Le 16 juillet dernier, les salariés ont donné une démonstration de force historique. La manifestation à Getafe a rassemblé plus de 7 000 salariés lors d’une journée de mobilisation qui restera dans les mémoires comme comparable à celles qu’a connues le secteur aéronautique dans les années 80. La détermination reste intacte malgré la tentative de la CCOO de démobiliser en prétendant avoir obtenu un accord préliminaire avec l’entreprise qui ne répond pas aux revendications des grévistes. Le syndicat a tenté de soumettre cet accord à un référendum organisé par l’entreprise au sein des différentes usines, sapant ainsi les assemblées des travailleurs en grève. Cependant, les grévistes n’ont pas accepté cette procédure et ont voté, lors de leurs assemblées, contre l’accord préliminaire et en faveur de la poursuite de la grève jusqu’au 31 juillet dans tous les sites d’Airbus en Espagne.

Le syndicat CCOO continuera à tenter de priver les salariés de leur pouvoir de décision en négociant à la table des négociations de la convention collective. Il lui suffit du soutien d’un autre syndicat pour conclure un accord susceptible de s’appliquer à l’ensemble du personnel. À ce jour, cela ne s’est pas encore produit et les salariés s’organisent pour être maîtres de leur propre grève.

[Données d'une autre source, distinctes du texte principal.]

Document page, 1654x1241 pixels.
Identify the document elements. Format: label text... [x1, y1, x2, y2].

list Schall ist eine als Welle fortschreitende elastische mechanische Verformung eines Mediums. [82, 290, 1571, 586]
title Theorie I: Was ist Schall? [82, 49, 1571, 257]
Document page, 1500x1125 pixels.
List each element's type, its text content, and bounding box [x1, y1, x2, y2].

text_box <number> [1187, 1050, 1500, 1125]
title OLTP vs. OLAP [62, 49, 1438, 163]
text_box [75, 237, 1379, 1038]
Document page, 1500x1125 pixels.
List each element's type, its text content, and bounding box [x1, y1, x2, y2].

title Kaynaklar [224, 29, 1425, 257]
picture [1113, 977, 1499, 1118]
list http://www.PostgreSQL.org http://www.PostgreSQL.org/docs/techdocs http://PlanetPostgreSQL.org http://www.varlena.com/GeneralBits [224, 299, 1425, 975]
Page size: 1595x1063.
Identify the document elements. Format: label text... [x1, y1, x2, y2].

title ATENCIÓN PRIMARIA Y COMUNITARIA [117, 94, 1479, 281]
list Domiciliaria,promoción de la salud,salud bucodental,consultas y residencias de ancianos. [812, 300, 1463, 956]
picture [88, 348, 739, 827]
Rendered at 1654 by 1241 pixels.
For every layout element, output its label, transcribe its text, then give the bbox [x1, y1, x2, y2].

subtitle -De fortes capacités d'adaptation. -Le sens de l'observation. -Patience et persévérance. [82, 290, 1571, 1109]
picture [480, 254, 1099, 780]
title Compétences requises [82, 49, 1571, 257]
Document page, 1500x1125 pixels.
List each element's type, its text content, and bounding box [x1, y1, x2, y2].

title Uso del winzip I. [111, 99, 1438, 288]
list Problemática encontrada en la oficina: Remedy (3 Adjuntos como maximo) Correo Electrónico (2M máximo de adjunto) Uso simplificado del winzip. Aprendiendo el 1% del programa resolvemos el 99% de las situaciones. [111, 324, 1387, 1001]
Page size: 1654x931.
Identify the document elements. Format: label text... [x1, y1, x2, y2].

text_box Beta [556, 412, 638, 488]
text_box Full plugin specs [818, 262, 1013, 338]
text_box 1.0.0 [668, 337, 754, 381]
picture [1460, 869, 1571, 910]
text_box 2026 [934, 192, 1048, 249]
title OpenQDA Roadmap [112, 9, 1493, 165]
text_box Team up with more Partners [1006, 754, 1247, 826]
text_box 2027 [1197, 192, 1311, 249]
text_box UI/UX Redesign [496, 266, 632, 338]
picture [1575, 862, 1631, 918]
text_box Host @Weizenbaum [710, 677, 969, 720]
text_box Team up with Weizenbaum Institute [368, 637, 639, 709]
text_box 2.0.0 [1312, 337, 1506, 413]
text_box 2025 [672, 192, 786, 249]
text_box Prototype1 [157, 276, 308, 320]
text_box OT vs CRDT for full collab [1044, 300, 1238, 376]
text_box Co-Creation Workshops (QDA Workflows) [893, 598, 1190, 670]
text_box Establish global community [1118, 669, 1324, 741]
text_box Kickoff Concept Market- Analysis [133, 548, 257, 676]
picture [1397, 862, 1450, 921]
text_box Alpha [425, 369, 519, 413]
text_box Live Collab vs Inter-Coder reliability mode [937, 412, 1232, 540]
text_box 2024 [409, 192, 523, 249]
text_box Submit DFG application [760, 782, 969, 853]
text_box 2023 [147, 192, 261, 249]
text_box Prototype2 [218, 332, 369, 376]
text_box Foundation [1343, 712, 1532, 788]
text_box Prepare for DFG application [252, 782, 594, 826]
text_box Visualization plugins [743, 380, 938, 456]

Un mois de septembre riche en perspectives

Les salariés d’Airbus sont formels. Si l’entreprise ne revient pas à la raison et ne cède pas à leurs revendications, ils entameront une grève illimitée à compter du 7 septembre. Les mobilisations, les actions de soutien, les piquets de grève et les assemblées sont très massifs. Tant que les salariés continueront à renforcer leurs structures d’auto-organisation, au sein desquelles ils peuvent décider de l’avenir de leur lutte, la bureaucratie syndicale aura de plus en plus de mal à s’imposer.

Ce revers essuyé par la direction de la CCOO n’est pas nouveau. Plusieurs exemples récents montrent comment les travailleurs et travailleuses finissent par en avoir assez d’un syndicalisme qui trahit leurs intérêts en échange de miettes. La politique de « paix sociale » prônée par ces dirigeants syndicaux est de plus en plus éloignée d’une partie des travailleurs et travailleuses combatifs qui ne veulent pas se voir privés de leur lutte. La grève dans le secteur métallurgique à Cadix l’été dernier ou les grèves massives dans l’enseignement en Catalogne et au Pays valencien, au cours desquelles les grévistes ont voté à maintes reprises, lors d’assemblées, contre les accords préliminaires proposés par leurs directions syndicales, montrent qu’il existe une grande marge de manœuvre pour organiser un syndicalisme combatif et démocratique qui dépasse les directions de la CCOO et de l’UGT.

À la rentrée, d’importantes perspectives de lutte se profilent. Aux grèves dans l’enseignement en Catalogne, au Pays valencien, à Madrid ou en Andalousie s’ajoute désormais une éventuelle grève illimitée chez Airbus Espagne. Il faudra tout mettre en œuvre pour que ces luttes aboutissent à des victoires, qu’elles puissent se rejoindre et que nous, les travailleurs et travailleuses, prenions confiance en nos propres forces pour améliorer nos conditions de vie et augmenter nos salaires. C’est bien sûr la seule perspective d’avenir.